Indonesia ban on palm oil is affecting South Korean businesses.
For more than 15 years, Mr Lee’s diner, a fried chicken shop near central Seoul, has held firm against raising prices, the export ban on Indonesia’s cooking oil is squeezing prices and he expects to follow larger South Korean eateries which have raised prices, even at the risk of losing customers.
Mr Lee’s dilemma highlights the perilous path ahead for small business in Asia’s fourth-largest economy, where worries of rising costs, which are fuelling inflation, are at their highest in a decade.
South Korean consumers use palm oil for a wide array of goods. Indonesia’s surprise moves to ban the export of palm oil have sent shockwaves globally, and have pushed up prices for palm oil from countries such as Malaysia; prices for palm oil substitutes have also gone up.
“We are cautiously watching the situation as demand for Malay palm oil could increase and could lead to higher prices,” said a spokesperson at Ottogi, a major South Korean producer of frozen pizza and ramen noodles.
Incidentally, Indonesia is the source of more than 50% of the world’s palm oil supply. Earlier this week on Wednesday, it has widened its export ban of palm oil to include crude and refined oil, throwing the market into chaos; the war in Ukraine has already squeezed supplies of sunflower oil.
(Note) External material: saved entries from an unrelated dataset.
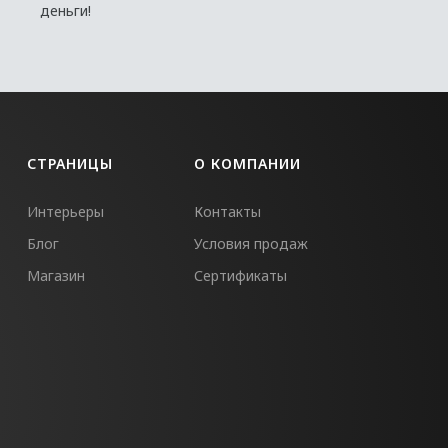
деньги!
СТРАНИЦЫ
О КОМПАНИИ
Интерьеры
Контакты
Блог
Условия продаж
Магазин
Сертификаты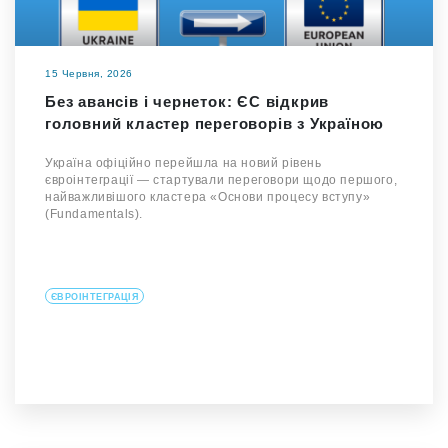
15 Червня, 2026
Без авансів і чернеток: ЄС відкрив
головний кластер переговорів з Україною
Україна офіційно перейшла на новий рівень
євроінтеграції — стартували переговори щодо першого,
найважливішого кластера «Основи процесу вступу»
(Fundamentals).
ЄВРОІНТЕГРАЦІЯ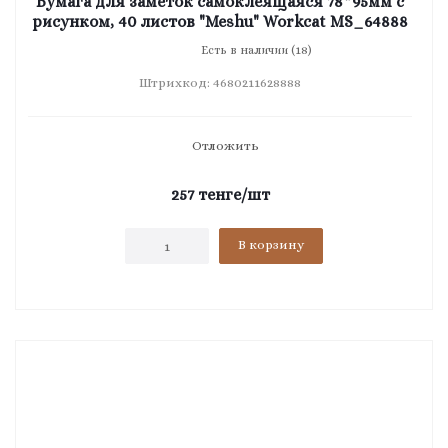
Бумага для заметок самоклеящаяся 78*95мм с
рисунком, 40 листов "Meshu" Workcat MS_64888
Есть в наличии (18)
Штрихкод: 4680211628888
Отложить
257
тенге
/шт
В корзину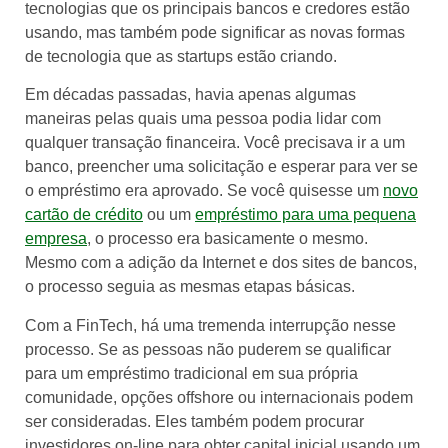
tecnologias que os principais bancos e credores estão
usando, mas também pode significar as novas formas
de tecnologia que as startups estão criando.
Em décadas passadas, havia apenas algumas
maneiras pelas quais uma pessoa podia lidar com
qualquer transação financeira. Você precisava ir a um
banco, preencher uma solicitação e esperar para ver se
o empréstimo era aprovado. Se você quisesse um
novo
cartão de crédito
ou um
empréstimo para uma pequena
empresa
, o processo era basicamente o mesmo.
Mesmo com a adição da Internet e dos sites de bancos,
o processo seguia as mesmas etapas básicas.
Com a FinTech, há uma tremenda interrupção nesse
processo. Se as pessoas não puderem se qualificar
para um empréstimo tradicional em sua própria
comunidade, opções offshore ou internacionais podem
ser consideradas. Eles também podem procurar
investidores on-line para obter capital inicial usando um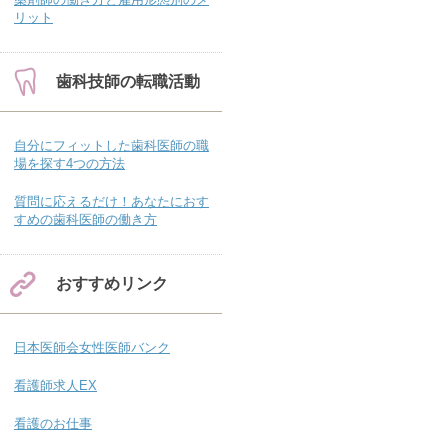
リット
歯科技師の転職活動
自分にフィットした歯科医師の職
場を探す4つの方法
質問に応えるだけ！あなたにおす
すめの歯科医師の働き方
おすすめリンク
日本医師会女性医師バンク
看護師求人EX
看護のお仕事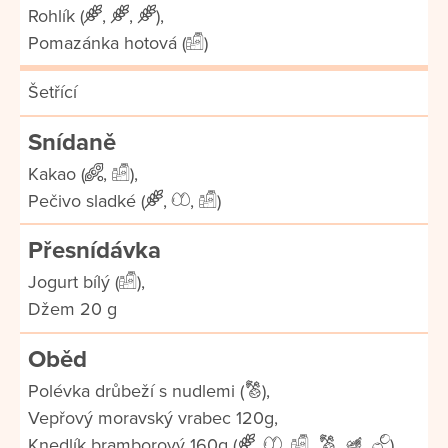
Rohlík (
,
,
),
Pomazánka hotová (
)
Šetřící
Snídaně
Kakao (
,
),
Pečivo sladké (
,
,
)
Přesnídávka
Jogurt bílý (
),
Džem 20 g
Oběd
Polévka drůbeží s nudlemi (
),
Vepřový moravský vrabec 120g,
Knedlík bramborový 160g (
,
,
,
,
,
),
The benchmark price of palm oil futures traded in Malaysia have touched their daily 10% limit on Friday, and are up nearly 50% since the beginning of this year. Soy oil prices on the Chicago Board of Trade have touched a record high.
“Everything’s gone up, this box of oil has doubled, flour coating is up, so is chicken,” said Mr Lee who declined to give his full name for fear of attracting attention to price increases at his shop. His shop displays a customer service award from a local government office for his long record of steady prices.
“We haven’t been raising prices, but it’s really hard now and we need to raise prices a bit.”
According to data from South Korea’s customs agency, in 2021, Seoul imported $2.2 billion worth of animal and vegetable fats and oils, of which about 30% was palm oil. 56% of this oil came from Indonesia, while the balance came from Malaysia.
“I heard palm oil gets used in so many cosmetics,” said Joo Hyeon-jung, who was picnicking with friends along Seoul’s Hangang River. “Cosmetics are like necessities for us women and price increases there will really hit me, because its like a fixed expenditure.”